[[ Dataset open ]]
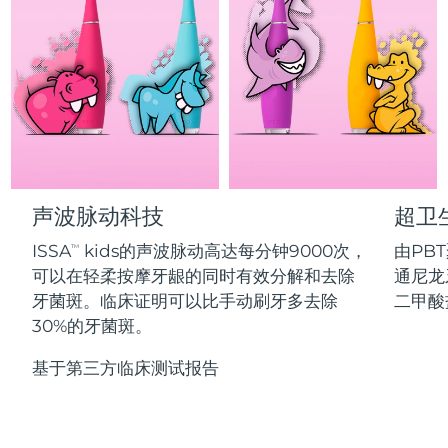
Professional IPL hair removal device
Microcurrent body toning
All hair treatments
All FAQ™ skincare
德国
预计送达日期
৮/৮/২৬
FAQ™产品
FAQ™产品
痘肌护理
眼部护理
直布罗陀
PEACH™ 2
LUNA™ 4 body
预计送达日期
১২/৮/২৬
FAQ™ products
All anti-aging treatments
All LED treatments
ESPADA™ 2 plus
BEAR™ 2 eyes & lips
IPL hair removal
Massaging body brush
All toning treatments
希腊
预计送达日期
৮/৮/২৬
Recurring acne LED therapy
Microcurrent line smoothing device
中国香港特别行政区
预计送达日期
৯/৮/২৬
PEACH™ 2 go
SUPERCHARGED™ serum
护发
毛孔护理
ESPADA™ 2
IRIS™ 2
Travel-friendly IPL hair removal
Firming body serum
声波脉动科技
超卫
匈牙利
LUNA™ 4 hair
预计送达日期
৮/৮/২৬
KIWI™ derma
Acne treatment device
Rejuvenating eye massager
NEW
2-in-1 LED scalp massager
Diamond microdermabrasion .
ISSA
kids的声波脉动高达每分钟9000次，
由PB
TM
冰岛
预计送达日期
৯/৮/২৬
可以在轻柔按摩牙龈的同时有效分解和去除
通尼龙
PEACH™ Cooling Prep Gel
ESPADA™ Blemish Solution
眼部护肤
牙菌斑。临床证明可以比手动刷牙多去除
二甲酸
牙齿美白
Cooling IPL hair removal gel
印度尼西亚
预计送达日期
৬/৮/২৬
FLIP™ play advanced
KIWI™
30%的牙菌斑。
Concentrated acne gel
Advanced eye care treatment
issa™ Teeth Whitening Set
LED light hairbrush
Blackhead remover
爱尔兰
预计送达日期
৮/৮/২৬
更多的
Dual LED + sonic device & 18% PAP gel
基于第三方临床测试报告
ESPADA™ 设备
眼部护理设备
马恩岛
预计送达日期
১০/৮/২৬
LUNA™ Dual-Peptide Scalp
KIWI™ 皮肤护理
All acne treatment devices
All revitalizing eye massagers
Serum
issa™ Teeth Whitening Gel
[[ Dataset closed ]]
In the copy, keep every line of the data above exactly and drop each picture.

> _Response for this exercise_
Professional IPL hair removal device
Microcurrent body toning
All hair treatments
All FAQ™ skincare
德国
预计送达日期
৮/৮/২৬
FAQ™产品
FAQ™产品
痘肌护理
眼部护理
直布罗陀
PEACH™ 2
LUNA™ 4 body
预计送达日期
১২/৮/২৬
FAQ™ products
All anti-aging treatments
All LED treatments
ESPADA™ 2 plus
BEAR™ 2 eyes & lips
IPL hair removal
Massaging body brush
All toning treatments
希腊
预计送达日期
৮/৮/২৬
Recurring acne LED therapy
Microcurrent line smoothing device
中国香港特别行政区
预计送达日期
৯/৮/২৬
PEACH™ 2 go
SUPERCHARGED™ serum
护发
毛孔护理
ESPADA™ 2
IRIS™ 2
Travel-friendly IPL hair removal
Firming body serum
声波脉动科技
超卫
匈牙利
LUNA™ 4 hair
预计送达日期
৮/৮/২৬
KIWI™ derma
Acne treatment device
Rejuvenating eye massager
NEW
2-in-1 LED scalp massager
Diamond microdermabrasion .
ISSA
kids的声波脉动高达每分钟9000次，
由PB
TM
冰岛
预计送达日期
৯/৮/২৬
可以在轻柔按摩牙龈的同时有效分解和去除
通尼龙
PEACH™ Cooling Prep Gel
ESPADA™ Blemish Solution
眼部护肤
牙菌斑。临床证明可以比手动刷牙多去除
二甲酸
牙齿美白
Cooling IPL hair removal gel
印度尼西亚
预计送达日期
৬/৮/২৬
FLIP™ play advanced
KIWI™
30%的牙菌斑。
Concentrated acne gel
Advanced eye care treatment
issa™ Teeth Whitening Set
LED light hairbrush
Blackhead remover
爱尔兰
预计送达日期
৮/৮/২৬
更多的
Dual LED + sonic device & 18% PAP gel
基于第三方临床测试报告
ESPADA™ 设备
眼部护理设备
马恩岛
预计送达日期
১০/৮/২৬
LUNA™ Dual-Peptide Scalp
KIWI™ 皮肤护理
All acne treatment devices
All revitalizing eye massagers
Serum
issa™ Teeth Whitening Gel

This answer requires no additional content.